You will collaborate closely with development, operations, and other teams to implement and maintain efficient and resilient systems.
Responsibilities:
- Infrastructure Automation: Developing, deploying, and overseeing Infrastructure as Code (IaC) solutions using tools such as Terraform and Ansible to automate the provisioning, configuration, and deployment processes.
- Cloud Platform Expertise: Deep understanding of AWS cloud services, including EC2, S3, VPC, RDS, EKS, ECS, CF and more. Experience with serverless architecture and AWS Lambda functions is a plus.
- Containerization and Orchestration: Proficiency in containerization technologies (Docker) and orchestration platforms (Kubernetes) with deploying applications using tools like K8s and Helm.
- CI/CD Pipelines: Build and maintain robust CI/CD pipelines using tools like Jenkins.
- Monitoring and Alerting: Implement comprehensive monitoring and alerting solutions using tools like ELK, Datadog, CloudWatch, Grafana to proactively identify and resolve issues.
- Incident Management: Drive incident response processes, troubleshoot complex issues, and perform Root Cause analysis (RCA) to prevent future occurrences (CAPA).
- Performance Tuning: Continuously optimize system performance, identify bottlenecks, and implement strategies to improve scalability and efficiency.
- Cost Optimization: Identify and implement strategies to reduce cloud costs while maintaining performance and reliability.
- Security Best Practices: Adhere to security best practices and implement measures to protect infrastructure and data from vulnerabilities and threats.
- Collaboration and Communication: Work effectively with cross-functional teams to understand business requirements and provide technical guidance.
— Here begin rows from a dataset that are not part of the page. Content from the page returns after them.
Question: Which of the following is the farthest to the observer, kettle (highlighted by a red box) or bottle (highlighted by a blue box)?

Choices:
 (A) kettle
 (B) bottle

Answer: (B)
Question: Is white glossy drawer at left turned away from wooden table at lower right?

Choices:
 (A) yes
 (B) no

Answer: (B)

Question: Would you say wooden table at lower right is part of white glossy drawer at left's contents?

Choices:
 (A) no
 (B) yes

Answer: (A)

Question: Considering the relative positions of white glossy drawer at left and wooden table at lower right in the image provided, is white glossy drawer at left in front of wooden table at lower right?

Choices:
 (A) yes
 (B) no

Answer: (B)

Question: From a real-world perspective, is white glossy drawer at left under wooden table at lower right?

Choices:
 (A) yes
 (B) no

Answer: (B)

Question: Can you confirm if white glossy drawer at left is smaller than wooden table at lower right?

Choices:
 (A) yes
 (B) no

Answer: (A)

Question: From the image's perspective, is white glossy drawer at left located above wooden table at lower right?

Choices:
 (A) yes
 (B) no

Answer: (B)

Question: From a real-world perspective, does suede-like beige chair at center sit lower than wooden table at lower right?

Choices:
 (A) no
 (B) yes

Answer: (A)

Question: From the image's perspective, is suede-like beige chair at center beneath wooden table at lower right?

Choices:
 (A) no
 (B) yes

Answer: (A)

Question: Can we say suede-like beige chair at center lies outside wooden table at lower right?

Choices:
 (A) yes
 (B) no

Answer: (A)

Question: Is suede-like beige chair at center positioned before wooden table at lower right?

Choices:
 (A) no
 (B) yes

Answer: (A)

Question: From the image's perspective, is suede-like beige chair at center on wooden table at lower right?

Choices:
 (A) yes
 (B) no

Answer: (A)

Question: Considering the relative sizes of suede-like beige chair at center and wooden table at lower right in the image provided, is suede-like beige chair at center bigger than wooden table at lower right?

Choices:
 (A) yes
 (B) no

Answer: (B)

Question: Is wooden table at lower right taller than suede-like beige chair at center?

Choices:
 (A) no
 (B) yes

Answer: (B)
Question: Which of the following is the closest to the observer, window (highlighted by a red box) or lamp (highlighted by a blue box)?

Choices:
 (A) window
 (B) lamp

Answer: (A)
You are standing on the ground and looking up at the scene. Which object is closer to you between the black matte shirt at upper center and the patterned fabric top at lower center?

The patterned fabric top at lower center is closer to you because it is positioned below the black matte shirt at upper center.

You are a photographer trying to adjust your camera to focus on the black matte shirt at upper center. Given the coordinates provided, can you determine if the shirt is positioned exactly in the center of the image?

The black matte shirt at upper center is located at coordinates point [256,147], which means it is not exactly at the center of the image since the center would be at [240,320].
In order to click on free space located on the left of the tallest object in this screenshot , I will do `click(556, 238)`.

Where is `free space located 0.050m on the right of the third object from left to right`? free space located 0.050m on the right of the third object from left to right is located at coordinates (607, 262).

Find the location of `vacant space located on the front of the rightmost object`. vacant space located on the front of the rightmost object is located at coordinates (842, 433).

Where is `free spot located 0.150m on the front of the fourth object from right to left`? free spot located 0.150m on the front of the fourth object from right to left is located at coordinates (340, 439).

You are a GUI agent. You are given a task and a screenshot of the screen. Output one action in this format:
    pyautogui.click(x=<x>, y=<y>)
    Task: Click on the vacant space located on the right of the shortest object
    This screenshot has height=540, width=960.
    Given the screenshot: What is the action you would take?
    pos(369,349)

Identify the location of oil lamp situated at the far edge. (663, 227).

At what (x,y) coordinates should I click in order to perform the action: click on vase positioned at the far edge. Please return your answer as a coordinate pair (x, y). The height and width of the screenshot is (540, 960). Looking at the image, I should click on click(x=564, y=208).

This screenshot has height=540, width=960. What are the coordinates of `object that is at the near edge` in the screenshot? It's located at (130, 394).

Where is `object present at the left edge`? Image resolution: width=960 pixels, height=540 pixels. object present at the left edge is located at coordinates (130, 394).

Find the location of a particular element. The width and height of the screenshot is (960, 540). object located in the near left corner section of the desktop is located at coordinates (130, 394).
- SOP Documentation: Create and maintain documentation for infrastructure, processes, and incident management protocols.
Qualifications
- 7+ years of experience as a DevOps engineer or Site Reliability Engineer
- B.Tech computer
- Strong proficiency in AWS cloud services like EC2, S3, VPC, RDS, EKS, ECS, CF and more. AWS Certification helps.
- 3+ years of experience with serverless architectures using AWS Lambda.
- Strong scripting skills (Python, PowerShell, CDK, Shell scripting).
- Knowledge of CDK (Cloud Development Kit) for infrastructure as code.
- Experience with infrastructure as code tools (Terraform, Ansible) and AWX Tower for Ansible automation.
- Knowledge of containerization (Docker) and orchestration platforms (Kubernetes).
- Expertise in CI/CD pipelines and automation tools (Jenkins, GitHub).
- Exposure to monitoring and alerting tools (CloudWatch, Datadog, ELK, Grafana, NewRelic).
- Documenting SOP and RCAs.
- Understanding of security best practices and compliance standards. Security Certification is a plus.